THE PROBLEM:
Your answer must be an exact copy of the lines from the one holding "Free Michael Burnham!" through the last line of the entries below, with nothing added.

PROVIDED RECORDS:

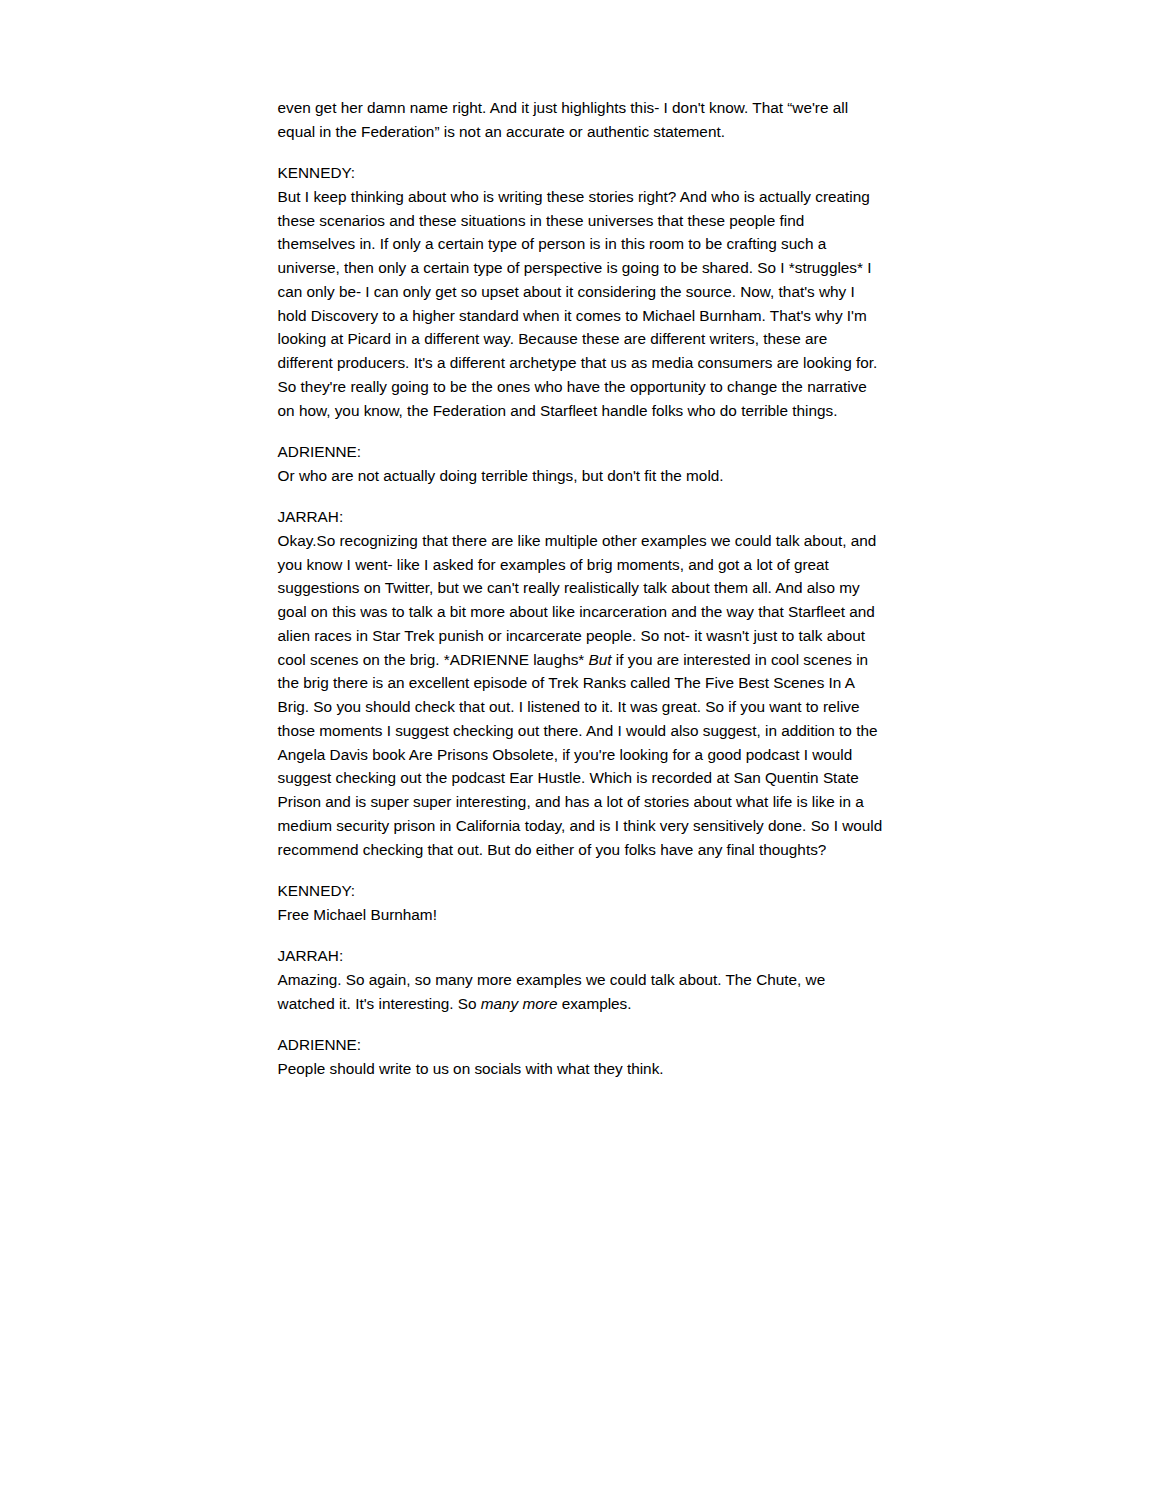even get her damn name right. And it just highlights this- I don't know. That “we're all equal in the Federation” is not an accurate or authentic statement.
KENNEDY:
But I keep thinking about who is writing these stories right? And who is actually creating these scenarios and these situations in these universes that these people find themselves in. If only a certain type of person is in this room to be crafting such a universe, then only a certain type of perspective is going to be shared. So I *struggles* I can only be- I can only get so upset about it considering the source. Now, that's why I hold Discovery to a higher standard when it comes to Michael Burnham. That's why I'm looking at Picard in a different way. Because these are different writers, these are different producers. It's a different archetype that us as media consumers are looking for. So they're really going to be the ones who have the opportunity to change the narrative on how, you know, the Federation and Starfleet handle folks who do terrible things.
ADRIENNE:
Or who are not actually doing terrible things, but don't fit the mold.
JARRAH:
Okay.So recognizing that there are like multiple other examples we could talk about, and you know I went- like I asked for examples of brig moments, and got a lot of great suggestions on Twitter, but we can't really realistically talk about them all. And also my goal on this was to talk a bit more about like incarceration and the way that Starfleet and alien races in Star Trek punish or incarcerate people. So not- it wasn't just to talk about cool scenes on the brig. *ADRIENNE laughs* But if you are interested in cool scenes in the brig there is an excellent episode of Trek Ranks called The Five Best Scenes In A Brig. So you should check that out. I listened to it. It was great. So if you want to relive those moments I suggest checking out there. And I would also suggest, in addition to the Angela Davis book Are Prisons Obsolete, if you're looking for a good podcast I would suggest checking out the podcast Ear Hustle. Which is recorded at San Quentin State Prison and is super super interesting, and has a lot of stories about what life is like in a medium security prison in California today, and is I think very sensitively done. So I would recommend checking that out. But do either of you folks have any final thoughts?
KENNEDY:
Free Michael Burnham!
JARRAH:
Amazing. So again, so many more examples we could talk about. The Chute, we watched it. It's interesting. So many more examples.
ADRIENNE:
People should write to us on socials with what they think.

WRITTEN RESPONSE:
Free Michael Burnham!
JARRAH:
Amazing. So again, so many more examples we could talk about. The Chute, we watched it. It's interesting. So many more examples.
ADRIENNE:
People should write to us on socials with what they think.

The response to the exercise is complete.